Jestem
rzadkim gościem kina. Na ten film jednak się udaliśmy, głównie dlatego,
że od dosyć młodych lat zawsze interesowałem się tematem Powstania
Warszawskiego. Recenzje tego obrazu puki co słyszałem co najmniej dobre.
Reżyser – Komasa jest człowiekiem młodym, a jego „Sala samobójców” jest
filmem bardzo nowatorskim. Te ostatnie dwa czynniki też miały sporą
siłę sprawczą dla przyciągnięcia mnie do kina. I co?
Zacznę
może od aspektu dosyć trywialnego. Nie zdziwiła mnie oczywiście niska
frekwencja na emisji. Za to dziwił i jakoś tak bardzo drażnił przy takim
temacie permanentny dwugodzinny zapach popcornu.
W
moim odczuciu i według mojego podejścia do tematu atutem filmu jest to,
że nie zajmuje się polityką, ani też probablistyka i obliczaniem, czy
warto.

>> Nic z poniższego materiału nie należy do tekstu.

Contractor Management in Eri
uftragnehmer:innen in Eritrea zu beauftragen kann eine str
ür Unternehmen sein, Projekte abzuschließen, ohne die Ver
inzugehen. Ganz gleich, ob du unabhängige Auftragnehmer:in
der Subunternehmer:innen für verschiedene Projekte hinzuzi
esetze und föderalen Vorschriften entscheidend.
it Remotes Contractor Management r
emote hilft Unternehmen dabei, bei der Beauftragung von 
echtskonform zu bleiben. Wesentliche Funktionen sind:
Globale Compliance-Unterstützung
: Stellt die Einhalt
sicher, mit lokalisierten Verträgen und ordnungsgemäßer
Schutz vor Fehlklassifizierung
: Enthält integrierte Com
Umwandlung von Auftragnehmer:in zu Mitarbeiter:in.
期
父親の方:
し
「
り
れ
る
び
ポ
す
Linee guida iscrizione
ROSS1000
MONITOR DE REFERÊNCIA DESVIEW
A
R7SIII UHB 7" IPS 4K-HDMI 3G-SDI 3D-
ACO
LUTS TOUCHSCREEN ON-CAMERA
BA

Pokazuje młodych i bardzo młodych ludzi, którzy poszli walczyć.
W
sensie technicznym zrealizowany jest co najmniej dobrze, z fajną obsadą
młodocianych, bez Więckiewicza i Dorocińskiego. Pamiętam, że gdy jako
młodzian fascynowałem się serialem „Kolumbowie”, bardzo mi nie grało, że
grane przez aktorów postacie nijak mi nie wyglądają na 18-latków. W
filmie „Miasto 44” już tak wyglądają.
Jan
Komasa zaprezentował twór o wojnie i powstaniu, w związku z czym
oczywiste jest, że będzie mocny, przez lwią część na emocjonalnym
wysokim „c”, z permanentnym ssaniem w żołądku. Taki jest rzeczywiście.
Dosyć ciekawy i trzymający w napięciu. Zawiera w sobie kilka lub
kilkanaście bardzo znamiennych, ciekawych, może i kontrowersyjnych zdań i
dialogów. Posiada kilka, według mnie, naprawdę wybitnych i oryginalnych
scen. Nie ma jednak tego czegoś, co powoduje, że jakieś i czyjeś dzieło
jest wybitne i zapadające w pamięć, a nie tylko fajne lub bardzo fajne.

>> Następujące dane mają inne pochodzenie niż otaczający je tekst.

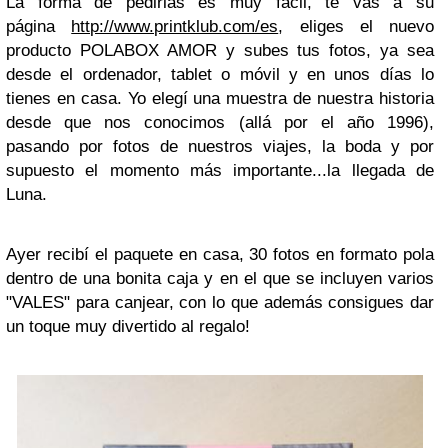
La forma de pedirlas es muy fácil, te vas a su
página
http://www.printklub.com/es
, eliges el nuevo
producto POLABOX AMOR y subes tus fotos, ya sea
desde el ordenador, tablet o móvil y en unos días lo
tienes en casa. Yo elegí una muestra de nuestra historia
desde que nos conocimos (allá por el año 1996),
pasando por fotos de nuestros viajes, la boda y por
supuesto el momento más importante...la llegada de
Luna.
Ayer recibí el paquete en casa, 30 fotos en formato pola
dentro de una bonita caja y en el que se incluyen varios
"VALES" para canjear, con lo que además consigues dar
un toque muy divertido al regalo!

Czegoś tam brakowało, w efekcie jest to kolejny jakiś tam film o
Powstaniu Warszawskim. Oczywiście nie wiem czego, bo gdybym wiedział
czego, wówczas sam byłbym autorem takiego filmu. Przed czołówka padła
informacja, że Muzeum Powstania Warszawskiego jest patronem filmu.
Bardzo mi się podobało to muzeum i zapamiętałem go, jako takie,
uwspółcześnione, prawie multimedialne. Chyba wcześniej miałem nadzieję,
że film „Miasto 44” będzie bardzie właśnie taki jakiś multi, jakby
bardziej teledyskiem, przemieszaniem stylów, czasem całkiem
współczesnych. Zwłaszcza, skoro kręcili go lat. Miał takie sceny, ale
tylko pojedyncze. Spodziewałem się formy wyrazu znacznie innej niż te do
tej pory, czego się nie doczekałem. Niemniej jednak „Miasto 44” uznam
za film co najmniej dobry, wart zobaczenia. Nie wykluczam zresztą, że po
ewentualnym kolejnym obejrzeniu moja ocena podskoczy z takiej -4/4na
wyższą. Myślę tu o dawnej szkolnej skali 2-5.